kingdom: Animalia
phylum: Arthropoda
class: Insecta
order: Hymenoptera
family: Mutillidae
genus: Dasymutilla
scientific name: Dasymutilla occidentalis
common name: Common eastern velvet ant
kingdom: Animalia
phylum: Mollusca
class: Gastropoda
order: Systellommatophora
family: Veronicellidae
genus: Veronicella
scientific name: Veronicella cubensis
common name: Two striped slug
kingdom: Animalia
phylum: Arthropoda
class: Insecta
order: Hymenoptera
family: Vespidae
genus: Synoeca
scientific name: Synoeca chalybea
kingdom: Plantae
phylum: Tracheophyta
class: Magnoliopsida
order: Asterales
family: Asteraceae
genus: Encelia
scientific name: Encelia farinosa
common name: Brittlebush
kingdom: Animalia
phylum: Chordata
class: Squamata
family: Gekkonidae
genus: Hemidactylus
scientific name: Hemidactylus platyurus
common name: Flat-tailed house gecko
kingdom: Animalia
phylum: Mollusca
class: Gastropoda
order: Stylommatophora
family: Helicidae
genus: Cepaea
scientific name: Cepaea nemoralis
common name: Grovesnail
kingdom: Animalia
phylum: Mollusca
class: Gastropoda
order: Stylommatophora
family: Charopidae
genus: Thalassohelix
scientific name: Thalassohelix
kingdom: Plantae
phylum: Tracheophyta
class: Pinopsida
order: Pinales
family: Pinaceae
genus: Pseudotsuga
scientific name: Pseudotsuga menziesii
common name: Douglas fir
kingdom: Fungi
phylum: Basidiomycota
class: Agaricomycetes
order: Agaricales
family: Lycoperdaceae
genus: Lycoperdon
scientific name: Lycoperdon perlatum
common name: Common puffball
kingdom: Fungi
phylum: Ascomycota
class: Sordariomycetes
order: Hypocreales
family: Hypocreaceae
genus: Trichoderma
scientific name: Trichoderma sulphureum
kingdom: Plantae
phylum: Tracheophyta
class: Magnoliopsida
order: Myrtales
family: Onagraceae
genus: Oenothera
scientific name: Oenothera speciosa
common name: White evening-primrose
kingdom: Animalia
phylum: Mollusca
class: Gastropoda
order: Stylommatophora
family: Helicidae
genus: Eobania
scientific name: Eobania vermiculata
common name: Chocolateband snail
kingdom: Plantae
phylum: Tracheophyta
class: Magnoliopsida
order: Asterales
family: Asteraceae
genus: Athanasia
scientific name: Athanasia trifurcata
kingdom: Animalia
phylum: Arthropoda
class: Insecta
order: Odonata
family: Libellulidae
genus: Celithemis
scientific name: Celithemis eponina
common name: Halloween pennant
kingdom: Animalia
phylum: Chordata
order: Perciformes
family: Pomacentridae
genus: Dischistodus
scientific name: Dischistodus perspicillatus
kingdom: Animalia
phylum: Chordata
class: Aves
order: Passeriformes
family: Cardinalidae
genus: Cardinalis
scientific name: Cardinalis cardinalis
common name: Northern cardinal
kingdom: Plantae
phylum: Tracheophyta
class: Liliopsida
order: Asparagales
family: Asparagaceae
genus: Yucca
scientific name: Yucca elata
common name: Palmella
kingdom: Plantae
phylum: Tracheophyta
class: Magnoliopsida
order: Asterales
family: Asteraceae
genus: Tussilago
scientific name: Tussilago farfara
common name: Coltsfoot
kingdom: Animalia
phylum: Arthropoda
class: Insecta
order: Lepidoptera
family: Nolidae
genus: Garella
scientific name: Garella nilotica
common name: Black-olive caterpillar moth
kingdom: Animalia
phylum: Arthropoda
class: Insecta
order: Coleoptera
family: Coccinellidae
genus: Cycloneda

========

◆ **Aim**
Rename "phylum" to "division" in the lines starting at the one that contains "genus: Tussilago" and ending at the last line. Write out only those lines, with everything else left unchanged.

◆ **Finished task**
genus: Tussilago
scientific name: Tussilago farfara
common name: Coltsfoot
kingdom: Animalia
division: Arthropoda
class: Insecta
order: Lepidoptera
family: Nolidae
genus: Garella
scientific name: Garella nilotica
common name: Black-olive caterpillar moth
kingdom: Animalia
division: Arthropoda
class: Insecta
order: Coleoptera
family: Coccinellidae
genus: Cycloneda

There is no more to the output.